:: AVAILABLE DATA ::

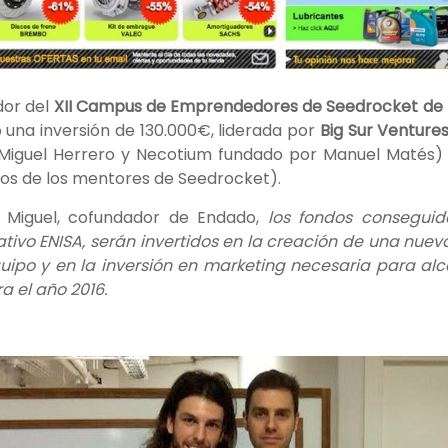
dor del
XII Campus de Emprendedores de Seedrocket de 
 una inversión de 130.000€, liderada por
Big Sur Ventur
Miguel Herrero y Necotium fundado por Manuel Matés)
os de los mentores de Seedrocket).
Miguel, cofundador de Endado,
los fondos consegui
tivo ENISA, serán invertidos en la creación de una nue
equipo y en la inversión en marketing necesaria para alc
a el año 2016.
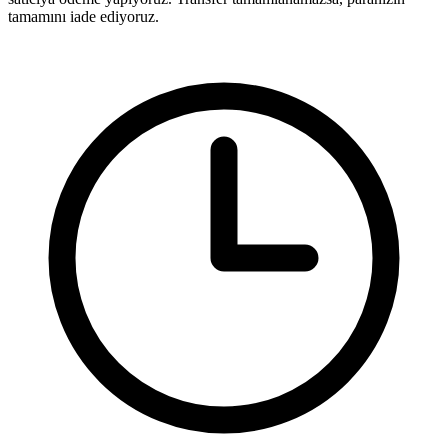
tamamını iade ediyoruz.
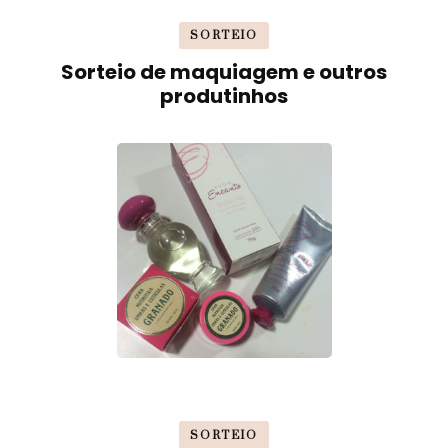
SORTEIO
Sorteio de maquiagem e outros
produtinhos
SORTEIO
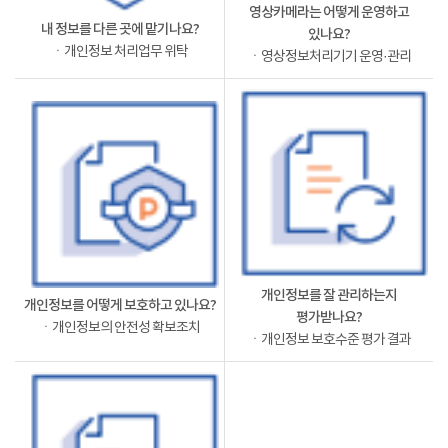
영상카메라는 어떻게 운영하고
내 정보를 다른 곳에 맡기나요?
있나요?
ㆍ개인정보 처리업무 위탁
ㆍ영상정보처리기기 운영·관리
개인정보를 잘 관리하는지
개인정보를 어떻게 보호하고 있나요?
평가받나요?
ㆍ개인정보의 안전성 확보조치
ㆍ개인정보 보호수준 평가 결과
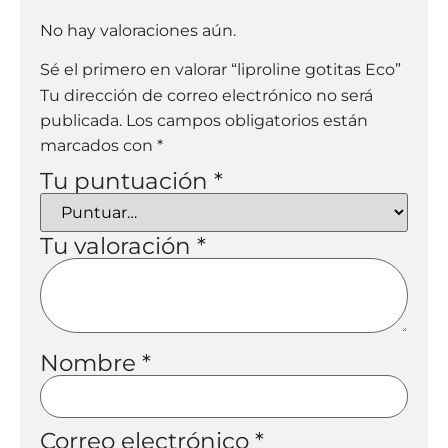
No hay valoraciones aún.
Sé el primero en valorar “liproline gotitas Eco”
Tu dirección de correo electrónico no será
publicada.
Los campos obligatorios están
marcados con
*
Tu puntuación
*
Tu valoración
*
Nombre
*
Correo electrónico
*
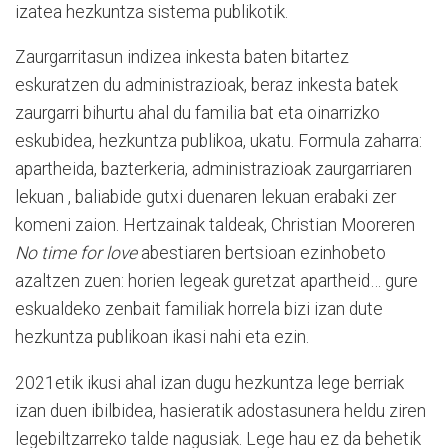
izatea hezkuntza sistema publikotik.
Zaurgarritasun indizea inkesta baten bitartez
eskuratzen du administrazioak, beraz inkesta batek
zaurgarri bihurtu ahal du familia bat eta oinarrizko
eskubidea, hezkuntza publikoa, ukatu. Formula zaharra:
apartheida, bazterkeria, administrazioak zaurgarriaren
lekuan , baliabide gutxi duenaren lekuan erabaki zer
komeni zaion. Hertzainak taldeak, Christian Mooreren
No time for love
abestiaren bertsioan ezinhobeto
azaltzen zuen: horien legeak guretzat apartheid… gure
eskualdeko zenbait familiak horrela bizi izan dute
hezkuntza publikoan ikasi nahi eta ezin.
2021etik ikusi ahal izan dugu hezkuntza lege berriak
izan duen ibilbidea, hasieratik adostasunera heldu ziren
legebiltzarreko talde nagusiak. Lege hau ez da behetik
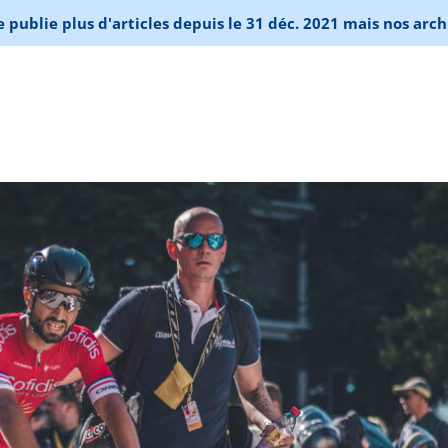
publie plus d'articles depuis le 31 déc. 2021 mais nos arch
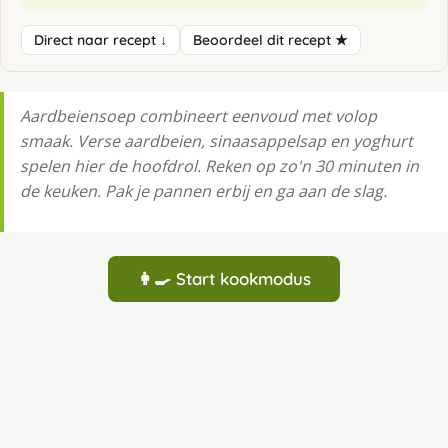
Direct naar recept ↓
Beoordeel dit recept ★
Aardbeiensoep combineert eenvoud met volop
smaak. Verse aardbeien, sinaasappelsap en yoghurt
spelen hier de hoofdrol. Reken op zo'n 30 minuten in
de keuken. Pak je pannen erbij en ga aan de slag.
👩‍🍳 Start kookmodus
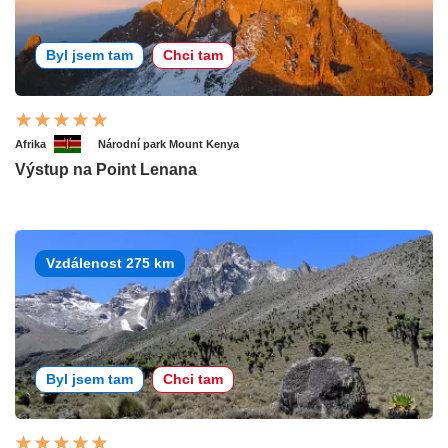
Byl jsem tam
Chci tam
Afrika
Národní park Mount Kenya
Výstup na Point Lenana
Vzdálenost 275 km
Byl jsem tam
Chci tam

:: ACTIVITY ::
Reproduce every one of the lines above word for word, omitting the pictures.

:: PROBLEM SOLUTION ::
dor del
XII Campus de Emprendedores de Seedrocket de 
 una inversión de 130.000€, liderada por
Big Sur Ventur
Miguel Herrero y Necotium fundado por Manuel Matés)
os de los mentores de Seedrocket).
Miguel, cofundador de Endado,
los fondos consegui
tivo ENISA, serán invertidos en la creación de una nue
equipo y en la inversión en marketing necesaria para alc
a el año 2016.
tamamını iade ediyoruz.
SORTEIO
Sorteio de maquiagem e outros
produtinhos
SORTEIO
영상카메라는 어떻게 운영하고
내 정보를 다른 곳에 맡기나요?
있나요?
ㆍ개인정보 처리업무 위탁
ㆍ영상정보처리기기 운영·관리
개인정보를 잘 관리하는지
개인정보를 어떻게 보호하고 있나요?
평가받나요?
ㆍ개인정보의 안전성 확보조치
ㆍ개인정보 보호수준 평가 결과
No hay valoraciones aún.
Sé el primero en valorar “liproline gotitas Eco”
Tu dirección de correo electrónico no será
publicada.
Los campos obligatorios están
marcados con
*
Tu puntuación
*
Tu valoración
*
Nombre
*
Correo electrónico
*
izatea hezkuntza sistema publikotik.
Zaurgarritasun indizea inkesta baten bitartez
eskuratzen du administrazioak, beraz inkesta batek
zaurgarri bihurtu ahal du familia bat eta oinarrizko
eskubidea, hezkuntza publikoa, ukatu. Formula zaharra:
apartheida, bazterkeria, administrazioak zaurgarriaren
lekuan , baliabide gutxi duenaren lekuan erabaki zer
komeni zaion. Hertzainak taldeak, Christian Mooreren
No time for love
abestiaren bertsioan ezinhobeto
azaltzen zuen: horien legeak guretzat apartheid… gure
eskualdeko zenbait familiak horrela bizi izan dute
hezkuntza publikoan ikasi nahi eta ezin.
2021etik ikusi ahal izan dugu hezkuntza lege berriak
izan duen ibilbidea, hasieratik adostasunera heldu ziren
legebiltzarreko talde nagusiak. Lege hau ez da behetik
publie plus d'articles depuis le 31 déc. 2021 mais nos arch
Direct naar recept ↓
Beoordeel dit recept ★
Aardbeiensoep combineert eenvoud met volop
smaak. Verse aardbeien, sinaasappelsap en yoghurt
spelen hier de hoofdrol. Reken op zo'n 30 minuten in
de keuken. Pak je pannen erbij en ga aan de slag.
👩‍🍳 Start kookmodus
Byl jsem tam
Chci tam
Afrika
Národní park Mount Kenya
Výstup na Point Lenana
Vzdálenost 275 km
Byl jsem tam
Chci tam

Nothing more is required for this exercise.